Identify every line in the records that contains the string "catalogue", matching case exactly, and copy each of those lines in full.

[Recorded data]
────────────────────────────────────────

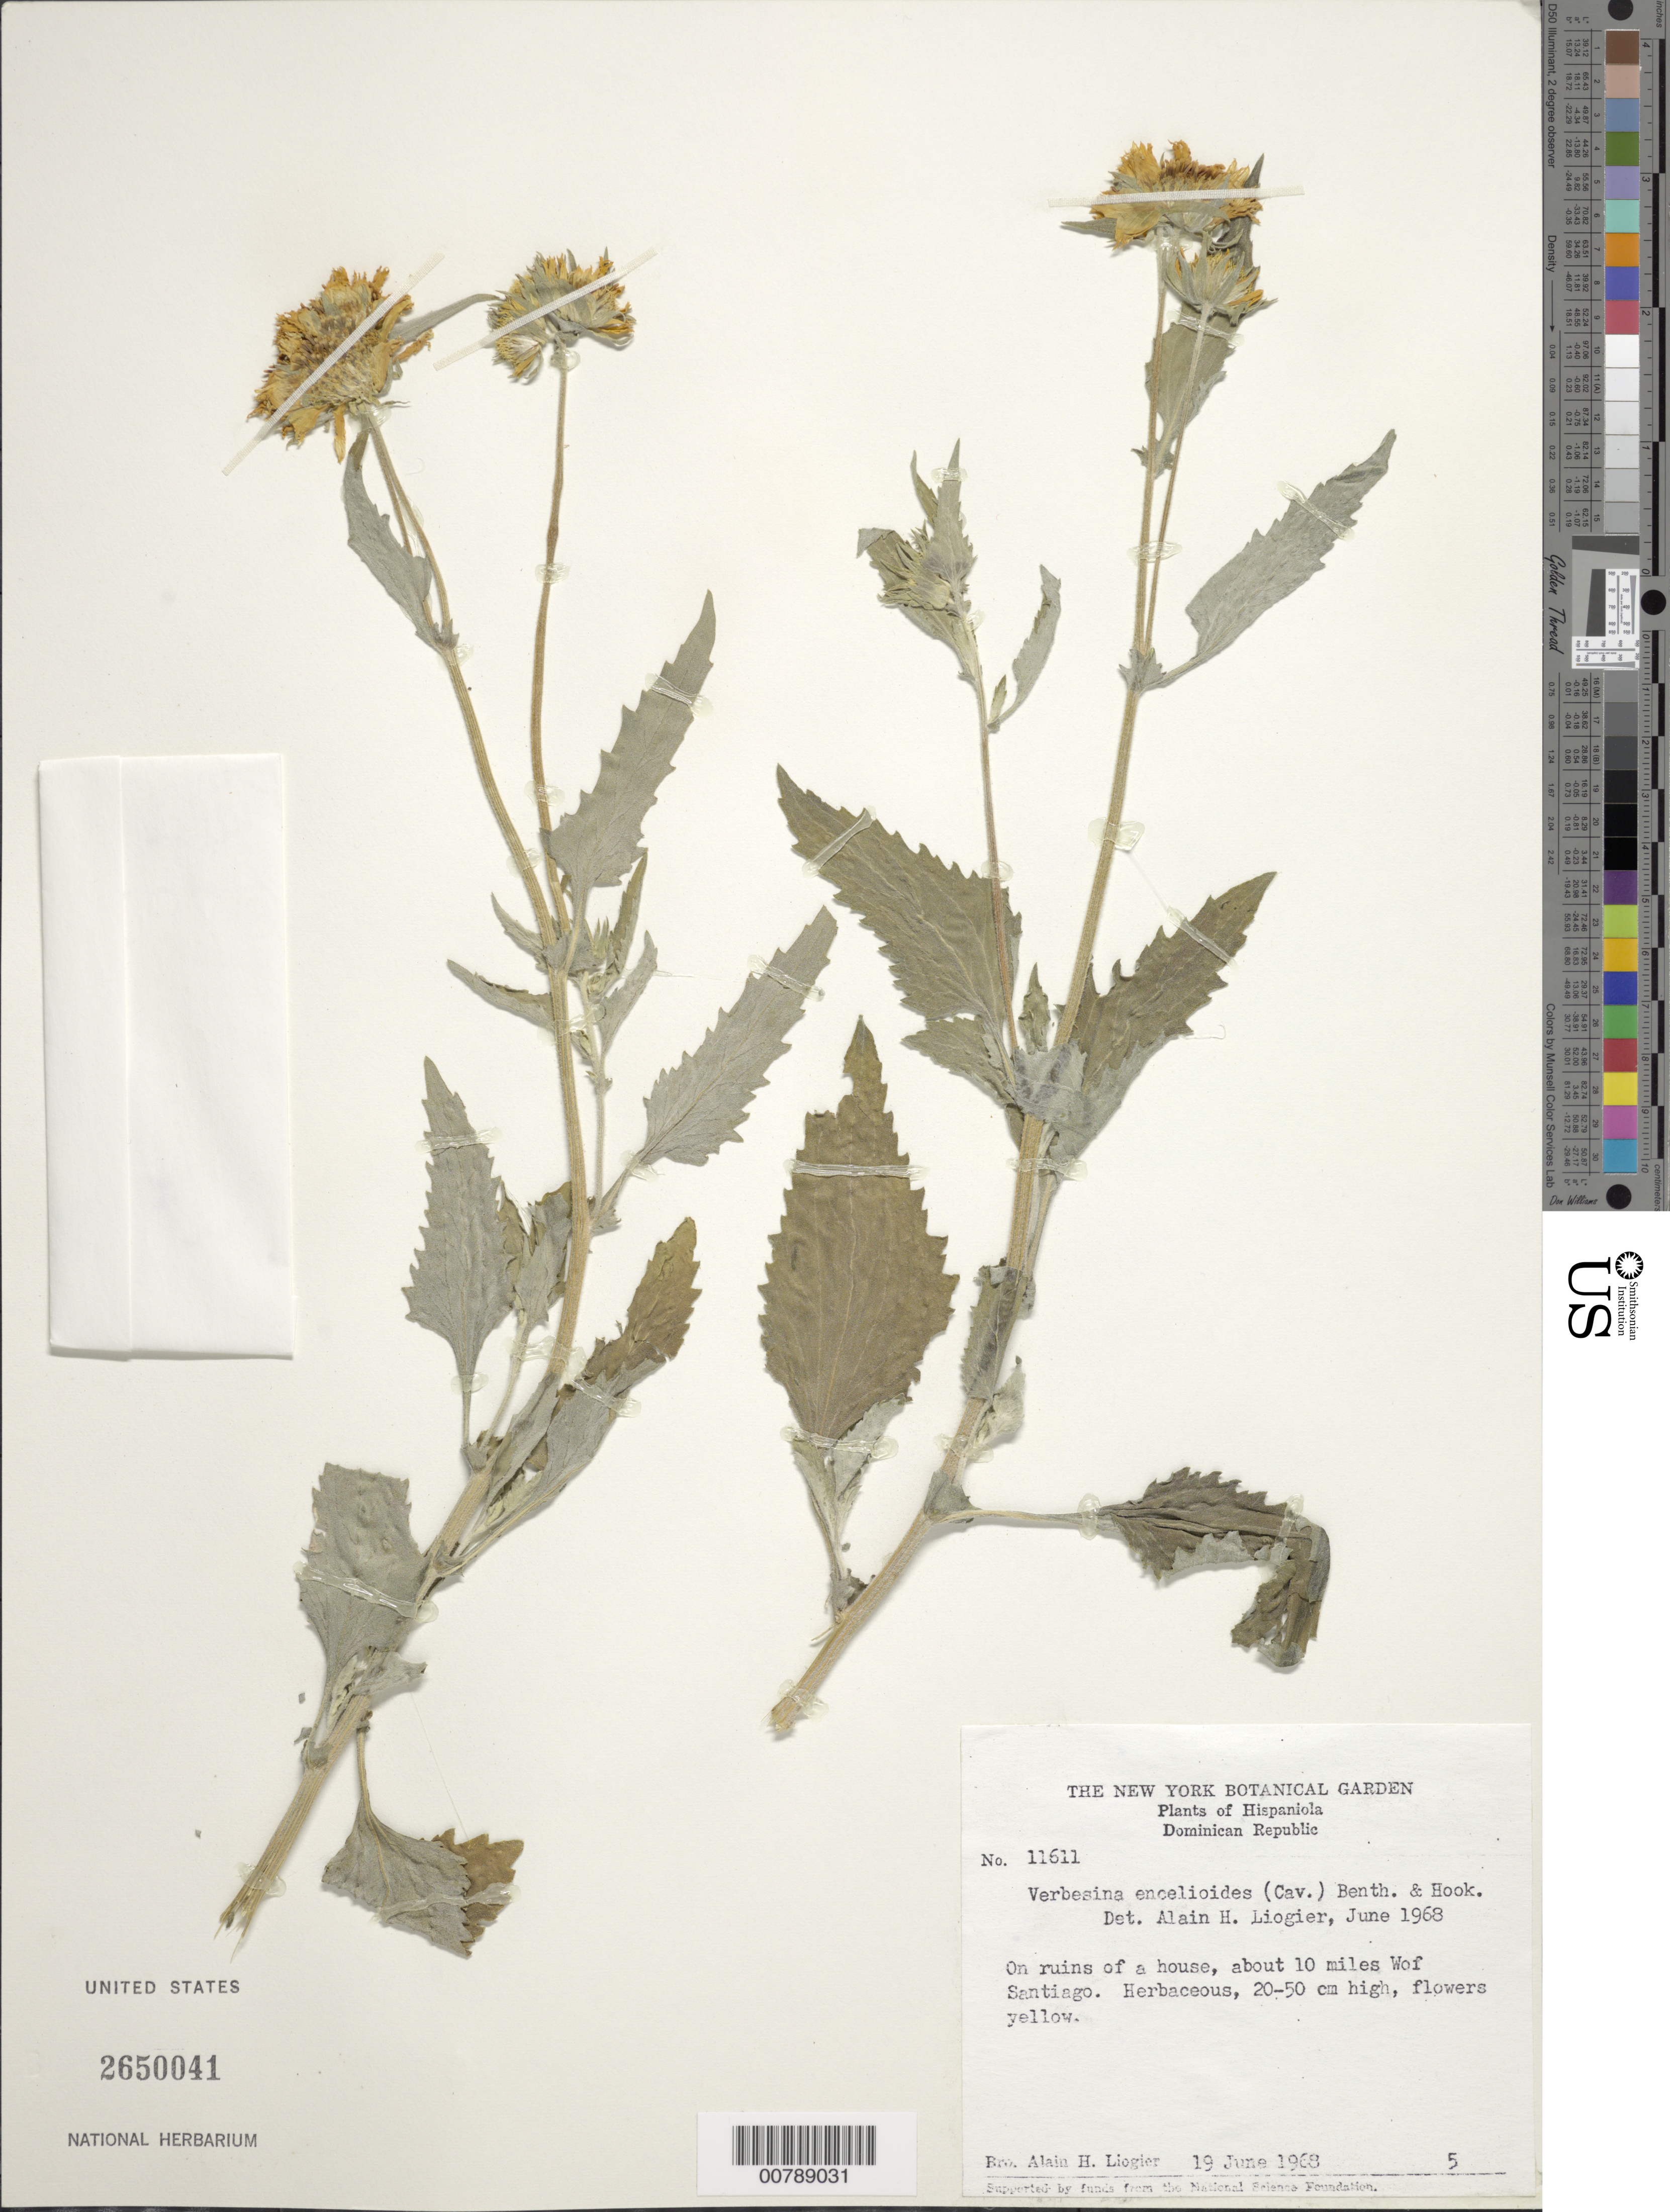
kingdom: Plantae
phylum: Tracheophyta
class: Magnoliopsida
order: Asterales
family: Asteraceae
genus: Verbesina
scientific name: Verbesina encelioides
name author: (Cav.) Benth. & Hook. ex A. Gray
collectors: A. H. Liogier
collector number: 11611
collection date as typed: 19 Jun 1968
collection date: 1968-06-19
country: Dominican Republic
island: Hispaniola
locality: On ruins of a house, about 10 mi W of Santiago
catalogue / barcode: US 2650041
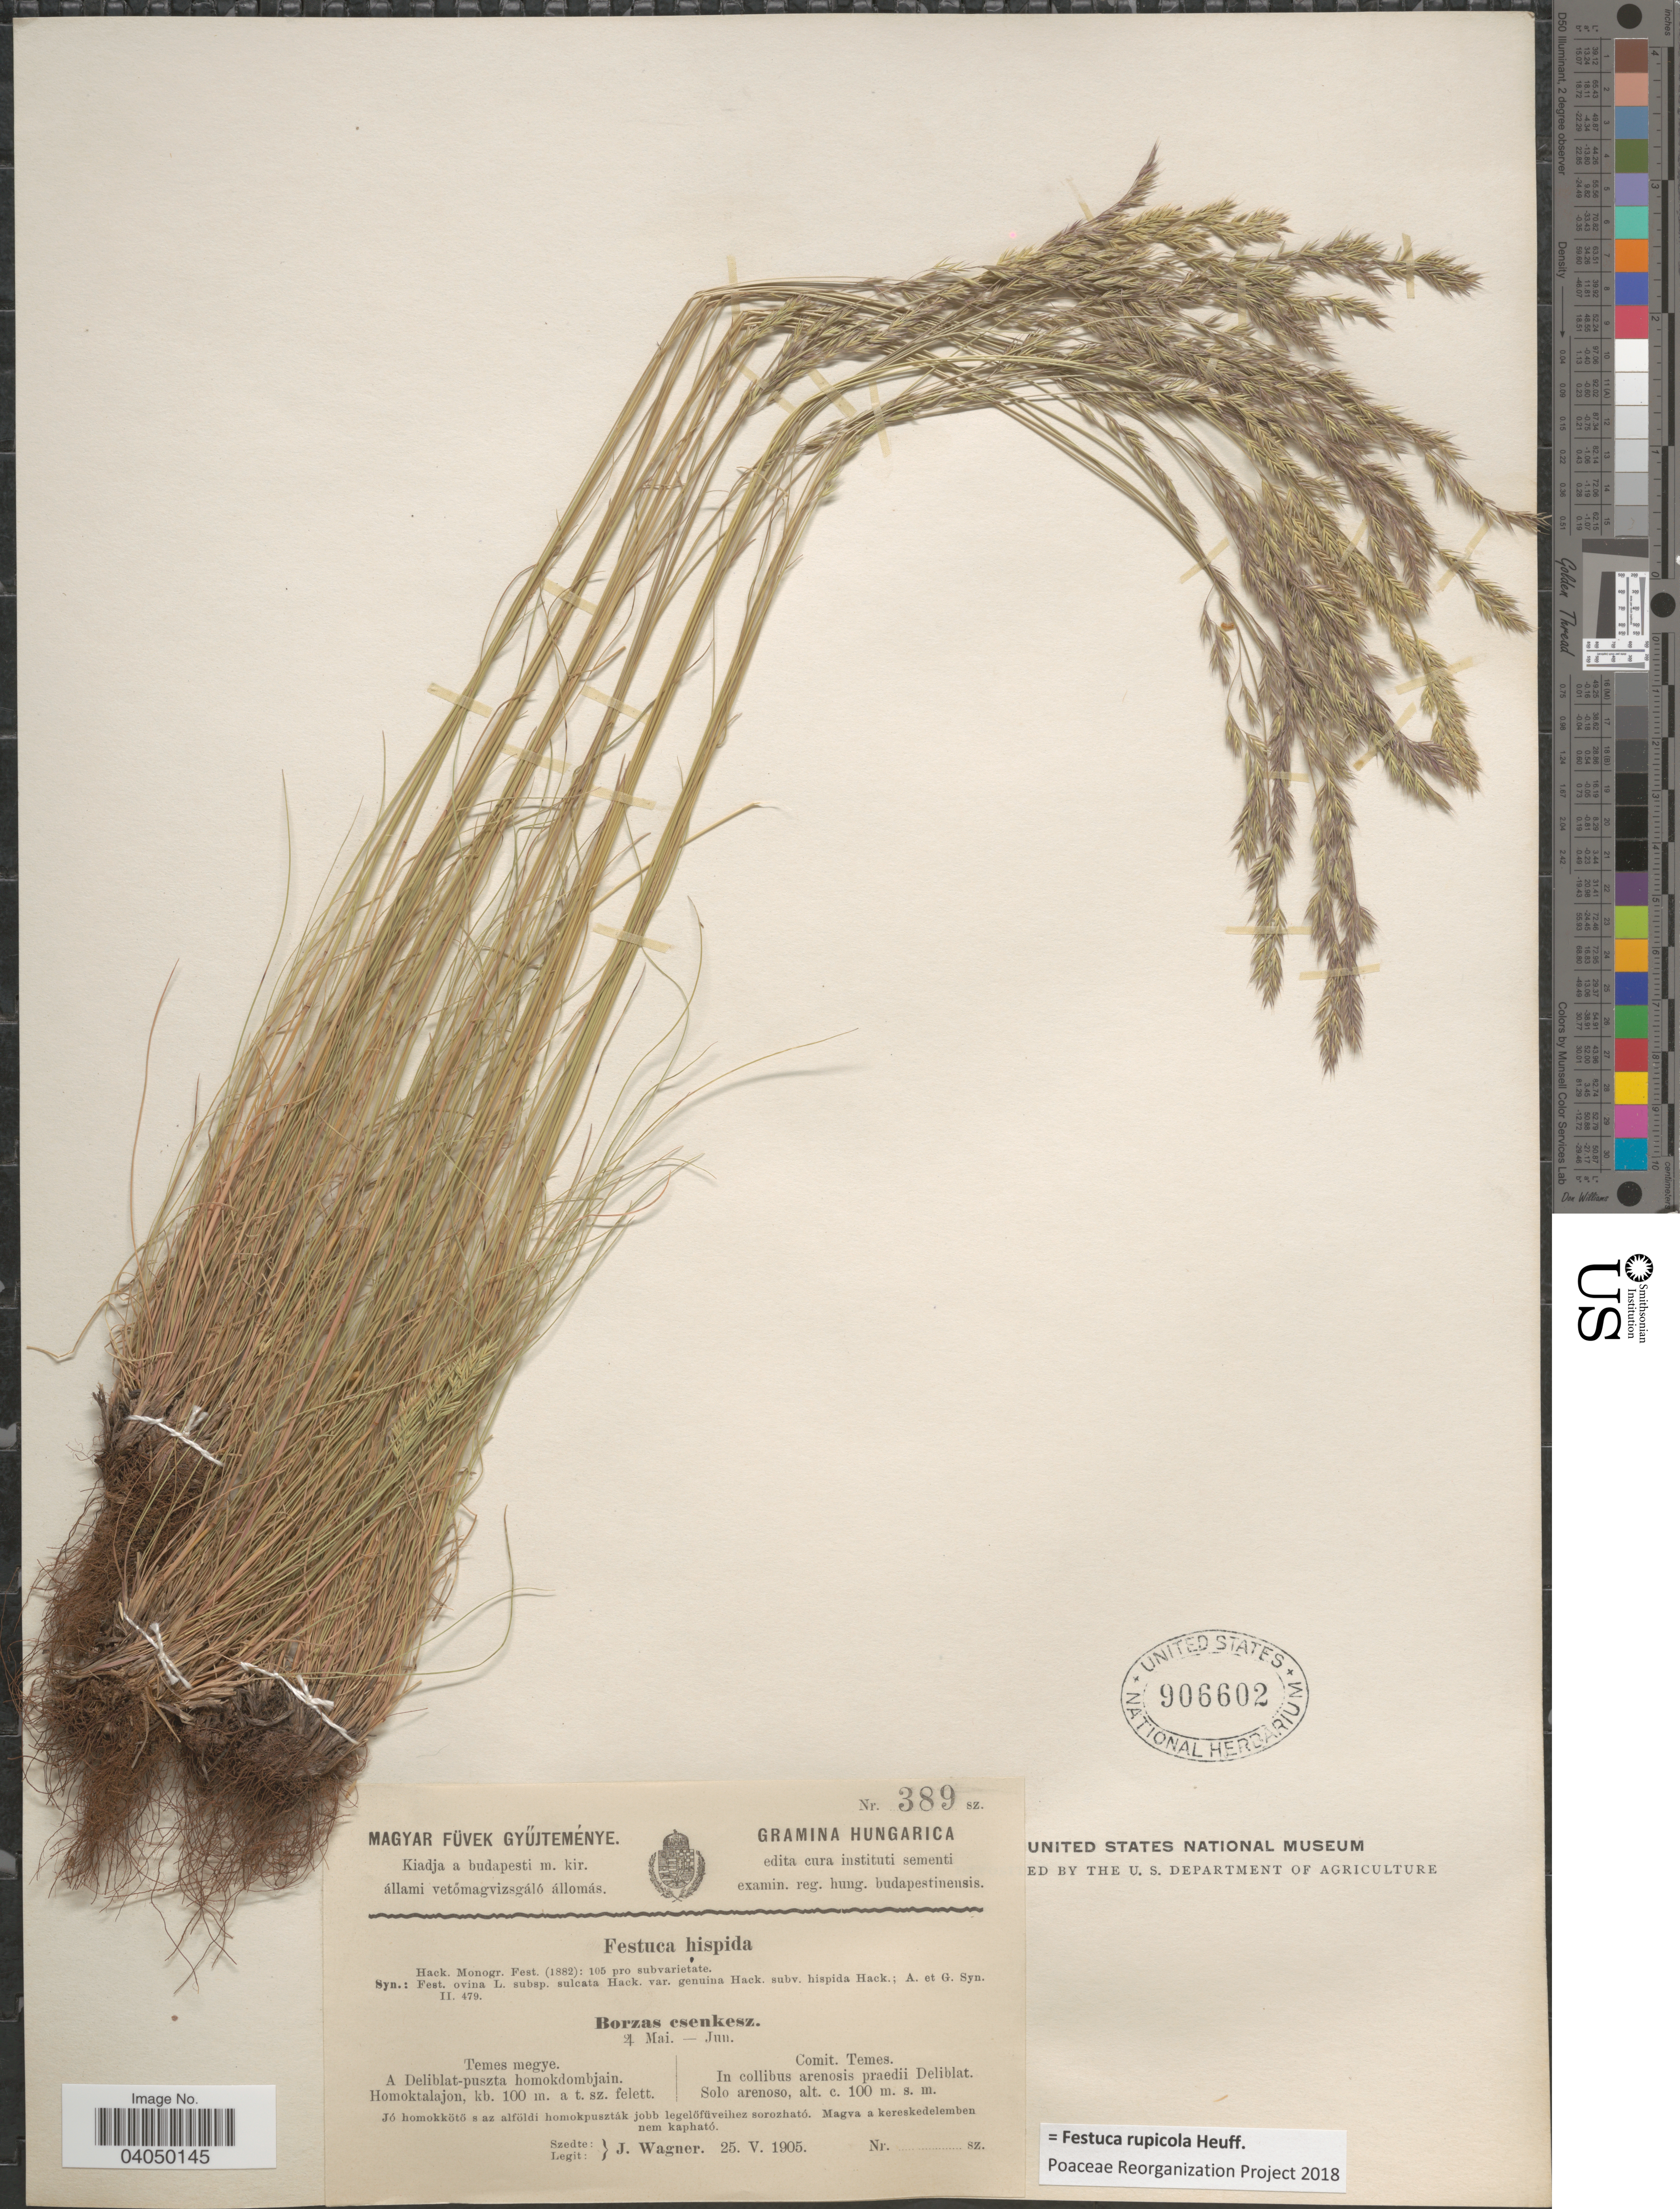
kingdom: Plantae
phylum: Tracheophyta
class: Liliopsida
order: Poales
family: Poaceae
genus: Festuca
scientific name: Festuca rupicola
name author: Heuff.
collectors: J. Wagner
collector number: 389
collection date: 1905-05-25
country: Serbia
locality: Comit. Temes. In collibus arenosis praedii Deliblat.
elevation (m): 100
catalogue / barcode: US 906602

────────────────────────────────────────

**Exercise response**
catalogue / barcode: US 2650041
catalogue / barcode: US 906602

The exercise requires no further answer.